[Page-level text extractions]
════════

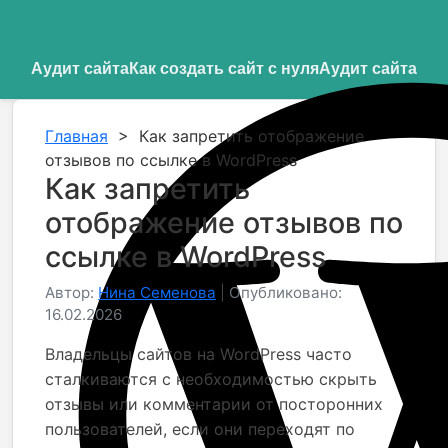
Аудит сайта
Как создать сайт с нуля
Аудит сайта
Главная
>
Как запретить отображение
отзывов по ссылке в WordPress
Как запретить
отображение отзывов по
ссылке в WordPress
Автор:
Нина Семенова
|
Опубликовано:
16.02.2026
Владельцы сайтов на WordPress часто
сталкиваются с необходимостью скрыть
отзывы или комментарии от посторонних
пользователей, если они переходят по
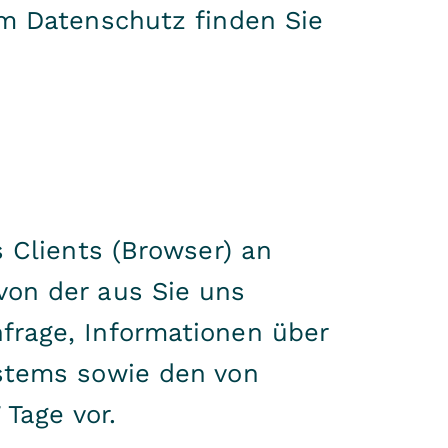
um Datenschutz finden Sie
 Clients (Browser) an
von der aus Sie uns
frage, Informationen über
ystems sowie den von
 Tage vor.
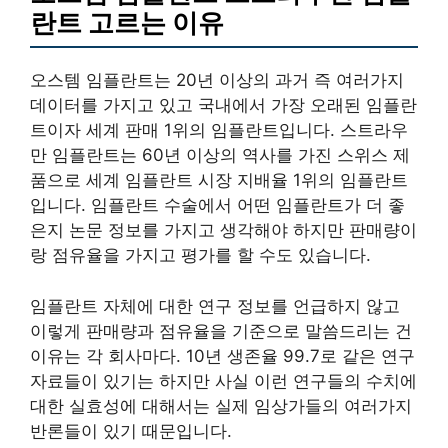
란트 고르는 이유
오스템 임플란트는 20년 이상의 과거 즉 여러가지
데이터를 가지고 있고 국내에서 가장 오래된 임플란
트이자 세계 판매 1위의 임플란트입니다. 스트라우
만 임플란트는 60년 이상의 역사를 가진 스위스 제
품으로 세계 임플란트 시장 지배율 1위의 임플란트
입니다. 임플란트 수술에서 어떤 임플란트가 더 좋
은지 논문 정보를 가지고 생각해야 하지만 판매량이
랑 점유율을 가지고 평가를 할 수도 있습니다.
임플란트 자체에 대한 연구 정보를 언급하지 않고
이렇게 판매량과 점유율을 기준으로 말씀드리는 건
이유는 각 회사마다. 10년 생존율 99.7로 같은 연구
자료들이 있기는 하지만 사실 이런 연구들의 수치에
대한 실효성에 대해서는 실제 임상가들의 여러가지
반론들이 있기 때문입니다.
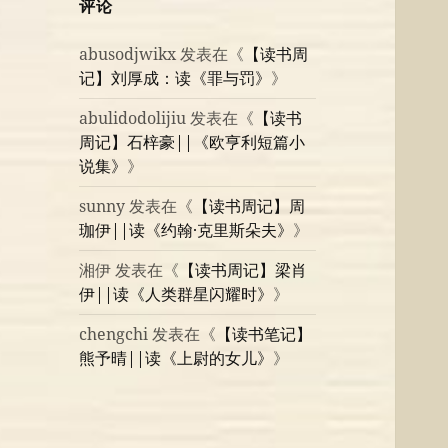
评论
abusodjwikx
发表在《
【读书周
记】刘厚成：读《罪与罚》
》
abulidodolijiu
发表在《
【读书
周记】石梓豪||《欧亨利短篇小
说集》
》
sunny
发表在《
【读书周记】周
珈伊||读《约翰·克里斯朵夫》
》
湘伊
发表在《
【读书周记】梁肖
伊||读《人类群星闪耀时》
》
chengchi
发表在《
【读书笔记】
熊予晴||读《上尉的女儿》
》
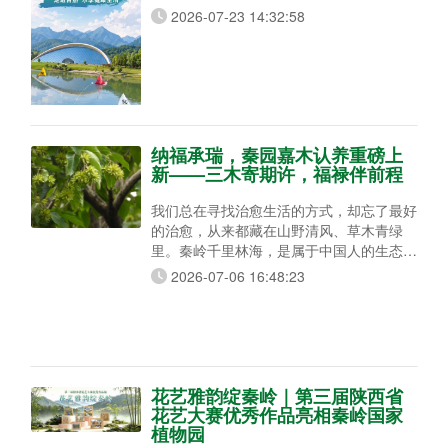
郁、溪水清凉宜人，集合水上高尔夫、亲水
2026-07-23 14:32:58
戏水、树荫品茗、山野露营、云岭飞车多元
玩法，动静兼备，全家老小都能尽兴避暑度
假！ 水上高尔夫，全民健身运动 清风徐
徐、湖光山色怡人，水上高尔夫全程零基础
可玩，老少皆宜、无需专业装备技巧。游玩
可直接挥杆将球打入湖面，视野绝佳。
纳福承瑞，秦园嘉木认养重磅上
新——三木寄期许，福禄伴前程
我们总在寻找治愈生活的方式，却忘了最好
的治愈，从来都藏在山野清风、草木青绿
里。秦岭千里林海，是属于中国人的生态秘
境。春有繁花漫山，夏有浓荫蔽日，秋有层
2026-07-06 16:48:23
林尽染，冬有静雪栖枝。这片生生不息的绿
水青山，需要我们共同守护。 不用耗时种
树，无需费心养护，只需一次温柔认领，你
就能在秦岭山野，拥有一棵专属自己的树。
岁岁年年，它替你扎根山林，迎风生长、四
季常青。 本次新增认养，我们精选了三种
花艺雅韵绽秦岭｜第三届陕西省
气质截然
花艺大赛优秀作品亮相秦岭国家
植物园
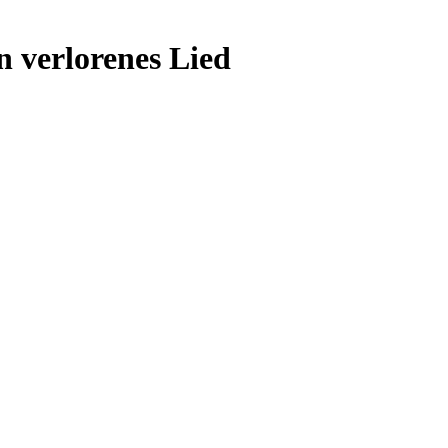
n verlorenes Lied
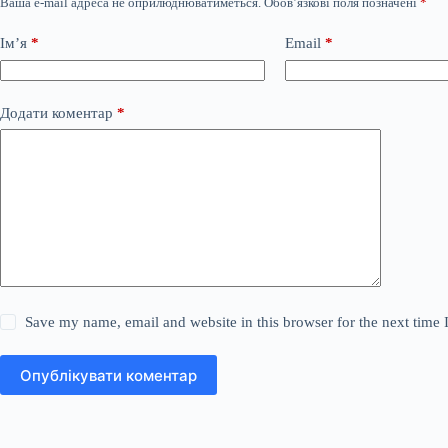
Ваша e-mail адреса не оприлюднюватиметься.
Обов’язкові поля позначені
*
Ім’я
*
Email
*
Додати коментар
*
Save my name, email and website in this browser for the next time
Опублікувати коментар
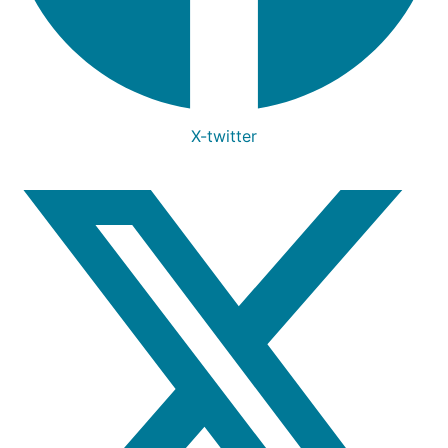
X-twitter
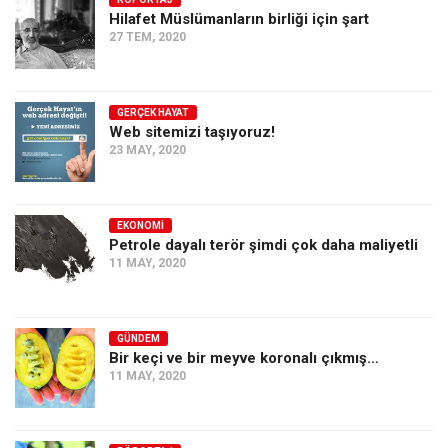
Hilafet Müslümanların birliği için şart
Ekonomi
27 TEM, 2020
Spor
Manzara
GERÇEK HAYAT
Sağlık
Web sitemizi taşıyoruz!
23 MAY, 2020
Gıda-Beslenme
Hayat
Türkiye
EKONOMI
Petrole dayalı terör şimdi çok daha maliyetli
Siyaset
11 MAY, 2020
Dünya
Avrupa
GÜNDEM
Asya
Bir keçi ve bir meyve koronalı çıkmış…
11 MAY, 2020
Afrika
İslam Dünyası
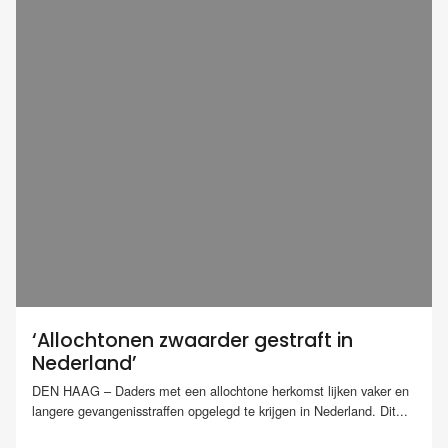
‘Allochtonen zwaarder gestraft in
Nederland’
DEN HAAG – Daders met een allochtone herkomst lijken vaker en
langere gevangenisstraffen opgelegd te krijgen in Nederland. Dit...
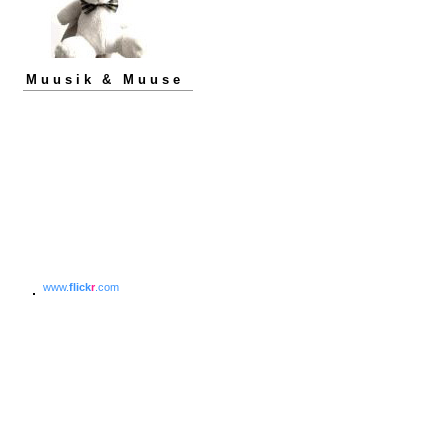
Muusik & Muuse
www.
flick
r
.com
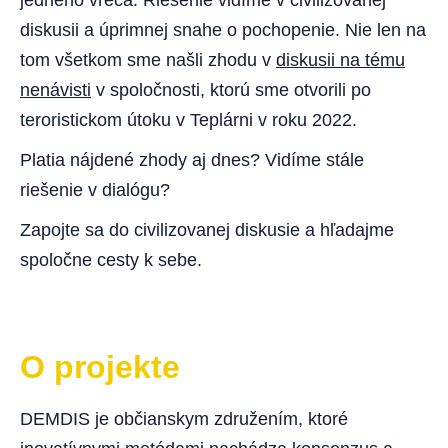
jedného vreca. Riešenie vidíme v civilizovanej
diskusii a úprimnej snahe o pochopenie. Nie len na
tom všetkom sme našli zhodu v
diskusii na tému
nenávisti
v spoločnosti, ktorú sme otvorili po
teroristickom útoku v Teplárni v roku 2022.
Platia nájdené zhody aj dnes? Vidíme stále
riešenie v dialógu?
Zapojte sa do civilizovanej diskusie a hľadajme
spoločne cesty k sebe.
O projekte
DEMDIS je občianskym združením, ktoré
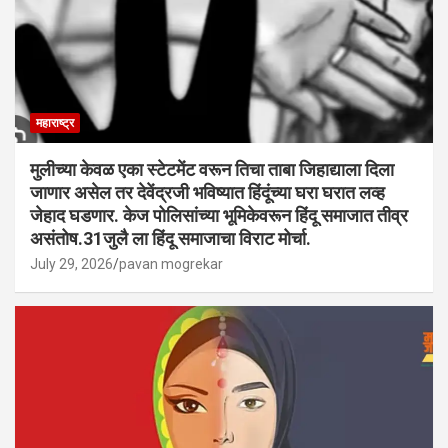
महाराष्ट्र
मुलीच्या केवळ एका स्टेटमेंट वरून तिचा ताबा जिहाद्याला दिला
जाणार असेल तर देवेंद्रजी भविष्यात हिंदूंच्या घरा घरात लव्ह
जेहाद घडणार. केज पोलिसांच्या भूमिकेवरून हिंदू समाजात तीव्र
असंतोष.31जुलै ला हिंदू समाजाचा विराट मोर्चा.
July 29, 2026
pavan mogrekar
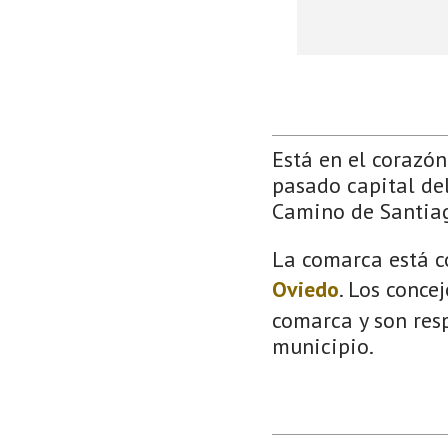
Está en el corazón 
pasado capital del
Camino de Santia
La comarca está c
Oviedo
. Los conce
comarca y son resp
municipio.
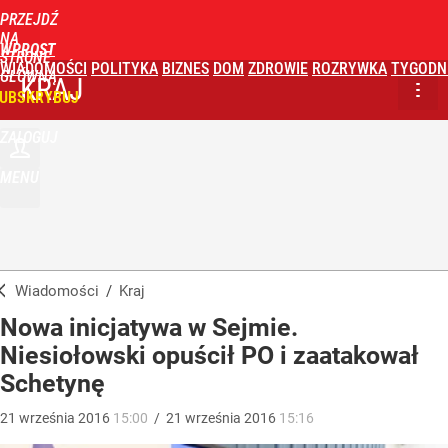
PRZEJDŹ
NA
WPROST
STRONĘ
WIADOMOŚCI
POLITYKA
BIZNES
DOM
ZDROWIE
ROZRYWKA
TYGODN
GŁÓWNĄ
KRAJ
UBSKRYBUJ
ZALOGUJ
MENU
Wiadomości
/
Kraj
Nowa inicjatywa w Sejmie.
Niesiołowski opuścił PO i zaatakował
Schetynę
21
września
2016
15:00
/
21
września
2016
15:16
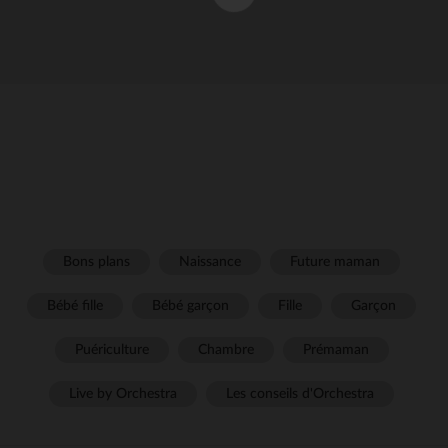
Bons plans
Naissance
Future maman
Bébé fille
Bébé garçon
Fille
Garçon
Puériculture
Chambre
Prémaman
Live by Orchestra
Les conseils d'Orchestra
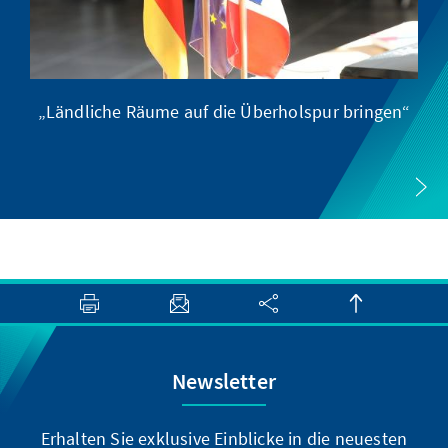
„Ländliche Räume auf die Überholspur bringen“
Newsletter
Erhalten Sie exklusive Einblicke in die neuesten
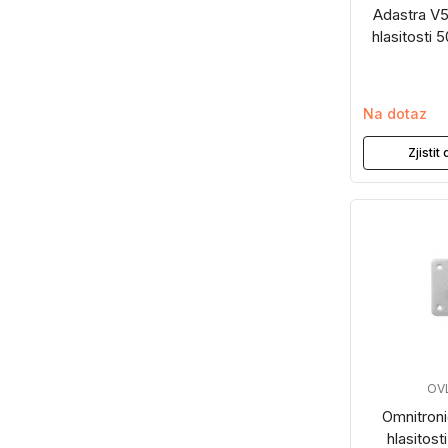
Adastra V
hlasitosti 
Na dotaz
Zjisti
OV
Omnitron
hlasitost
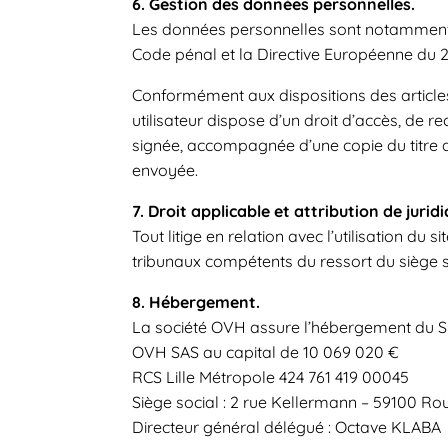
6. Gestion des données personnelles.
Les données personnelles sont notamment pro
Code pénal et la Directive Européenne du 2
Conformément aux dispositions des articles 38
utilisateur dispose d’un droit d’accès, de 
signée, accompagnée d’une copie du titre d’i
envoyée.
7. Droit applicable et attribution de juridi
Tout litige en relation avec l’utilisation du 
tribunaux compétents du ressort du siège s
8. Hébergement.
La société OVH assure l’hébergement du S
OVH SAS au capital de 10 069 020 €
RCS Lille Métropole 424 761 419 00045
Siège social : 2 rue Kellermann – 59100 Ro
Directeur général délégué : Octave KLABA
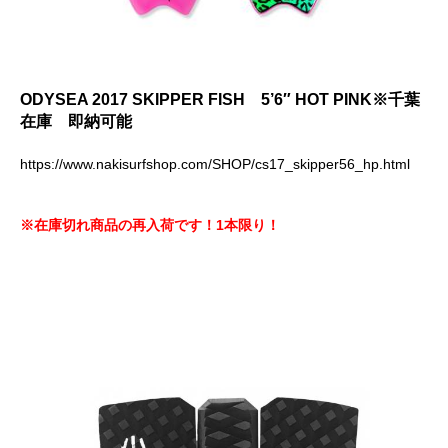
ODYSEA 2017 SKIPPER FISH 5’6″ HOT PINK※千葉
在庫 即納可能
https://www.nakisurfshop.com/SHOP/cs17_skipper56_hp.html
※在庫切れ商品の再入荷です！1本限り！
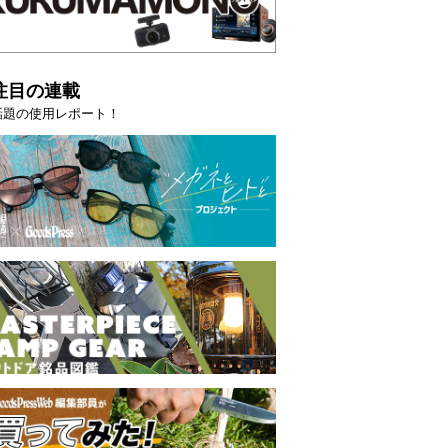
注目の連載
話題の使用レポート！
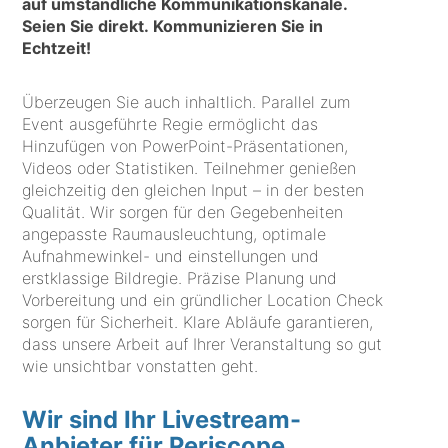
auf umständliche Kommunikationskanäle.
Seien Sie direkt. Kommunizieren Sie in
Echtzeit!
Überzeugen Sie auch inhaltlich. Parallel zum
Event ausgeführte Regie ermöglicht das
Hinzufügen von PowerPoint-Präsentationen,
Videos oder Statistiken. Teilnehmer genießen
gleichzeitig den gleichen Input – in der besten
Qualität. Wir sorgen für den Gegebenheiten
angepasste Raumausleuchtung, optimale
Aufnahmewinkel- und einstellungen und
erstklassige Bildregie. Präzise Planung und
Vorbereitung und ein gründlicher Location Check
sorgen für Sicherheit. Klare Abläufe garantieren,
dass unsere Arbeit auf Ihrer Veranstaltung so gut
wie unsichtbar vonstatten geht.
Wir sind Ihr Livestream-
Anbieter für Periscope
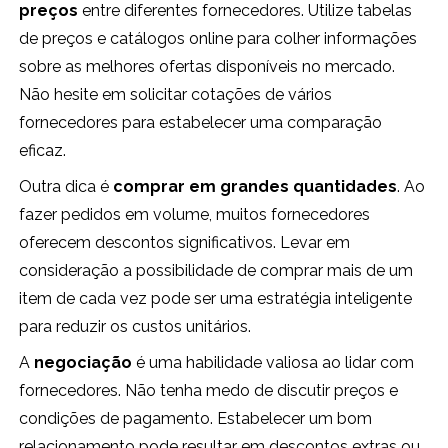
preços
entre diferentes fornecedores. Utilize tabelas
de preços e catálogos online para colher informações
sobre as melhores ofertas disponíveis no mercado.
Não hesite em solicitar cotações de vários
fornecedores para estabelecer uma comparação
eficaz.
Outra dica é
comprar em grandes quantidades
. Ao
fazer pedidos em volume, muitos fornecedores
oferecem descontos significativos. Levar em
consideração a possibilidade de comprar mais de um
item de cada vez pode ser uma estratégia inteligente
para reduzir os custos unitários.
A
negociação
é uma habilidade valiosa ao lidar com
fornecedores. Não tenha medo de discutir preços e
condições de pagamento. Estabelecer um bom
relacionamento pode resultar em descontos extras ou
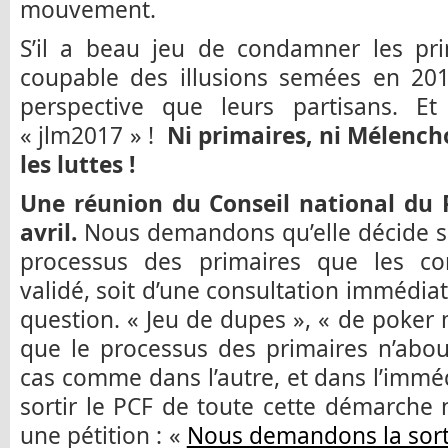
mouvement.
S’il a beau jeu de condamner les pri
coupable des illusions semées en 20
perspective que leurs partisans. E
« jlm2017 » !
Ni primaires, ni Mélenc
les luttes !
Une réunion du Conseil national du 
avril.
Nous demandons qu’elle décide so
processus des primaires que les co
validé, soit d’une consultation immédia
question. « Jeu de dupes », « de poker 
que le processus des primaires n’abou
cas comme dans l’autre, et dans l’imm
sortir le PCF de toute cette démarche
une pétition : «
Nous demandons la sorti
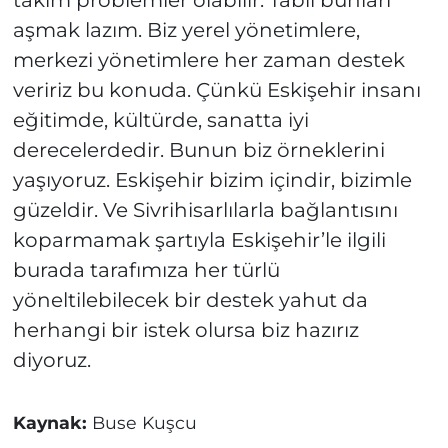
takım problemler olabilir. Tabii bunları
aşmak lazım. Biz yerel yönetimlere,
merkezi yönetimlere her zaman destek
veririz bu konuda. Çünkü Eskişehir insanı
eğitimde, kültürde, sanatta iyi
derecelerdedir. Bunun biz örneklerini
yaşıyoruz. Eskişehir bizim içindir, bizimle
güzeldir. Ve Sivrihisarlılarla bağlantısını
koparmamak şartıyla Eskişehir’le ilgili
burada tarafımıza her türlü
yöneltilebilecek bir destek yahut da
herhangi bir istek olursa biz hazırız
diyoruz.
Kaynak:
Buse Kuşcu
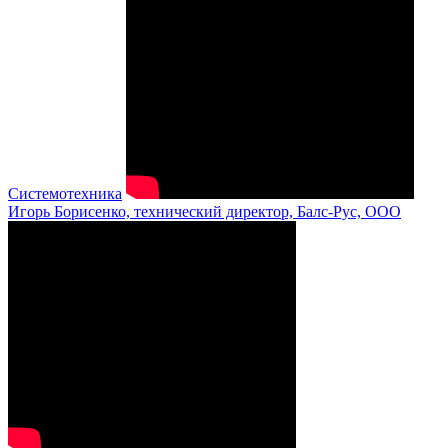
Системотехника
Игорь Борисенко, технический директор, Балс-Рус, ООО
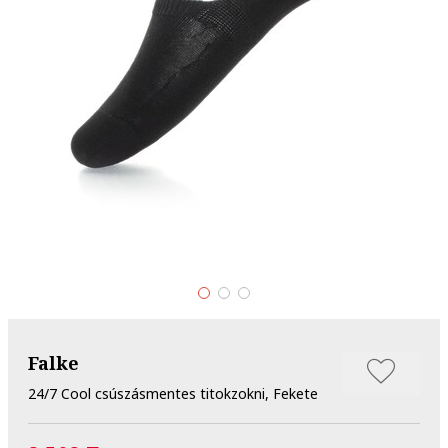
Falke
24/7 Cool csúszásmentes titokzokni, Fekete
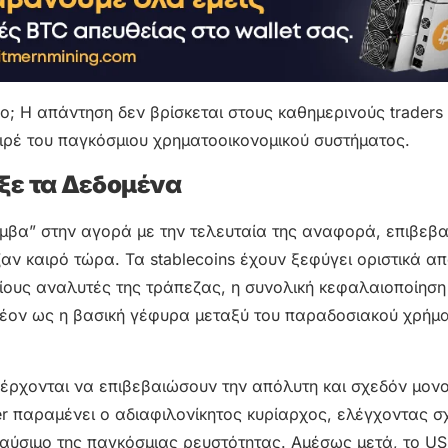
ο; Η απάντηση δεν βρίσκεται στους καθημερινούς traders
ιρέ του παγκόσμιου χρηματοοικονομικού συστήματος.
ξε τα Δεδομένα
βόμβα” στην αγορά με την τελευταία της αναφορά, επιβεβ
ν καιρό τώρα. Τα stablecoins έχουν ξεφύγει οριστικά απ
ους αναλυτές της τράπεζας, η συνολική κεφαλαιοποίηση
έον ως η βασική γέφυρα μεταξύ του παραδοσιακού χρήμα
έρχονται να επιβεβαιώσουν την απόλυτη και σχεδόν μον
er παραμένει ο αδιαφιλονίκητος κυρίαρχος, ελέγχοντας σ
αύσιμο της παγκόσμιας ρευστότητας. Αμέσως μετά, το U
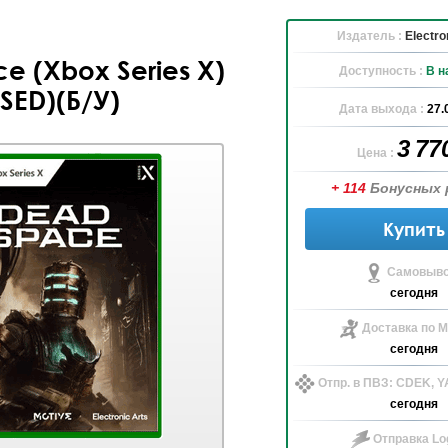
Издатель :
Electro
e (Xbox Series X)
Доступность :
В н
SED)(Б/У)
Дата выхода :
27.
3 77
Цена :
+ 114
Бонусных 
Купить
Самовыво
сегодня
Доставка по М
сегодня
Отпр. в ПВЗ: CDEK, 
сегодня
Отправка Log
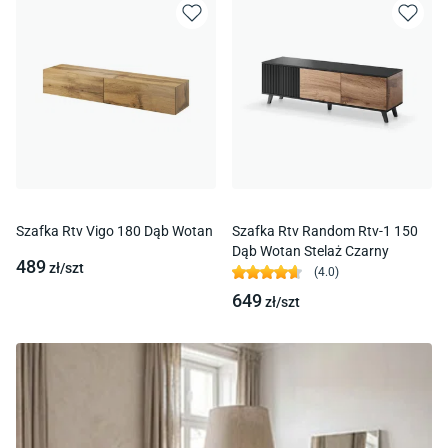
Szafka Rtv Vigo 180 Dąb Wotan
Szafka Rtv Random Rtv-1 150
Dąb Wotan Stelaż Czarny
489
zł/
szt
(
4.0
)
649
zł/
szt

════════

Action item >>
Report all lines in the records that include the string "коментар".

Response to the exercise >>
Додати коментар
Опублікувати коментар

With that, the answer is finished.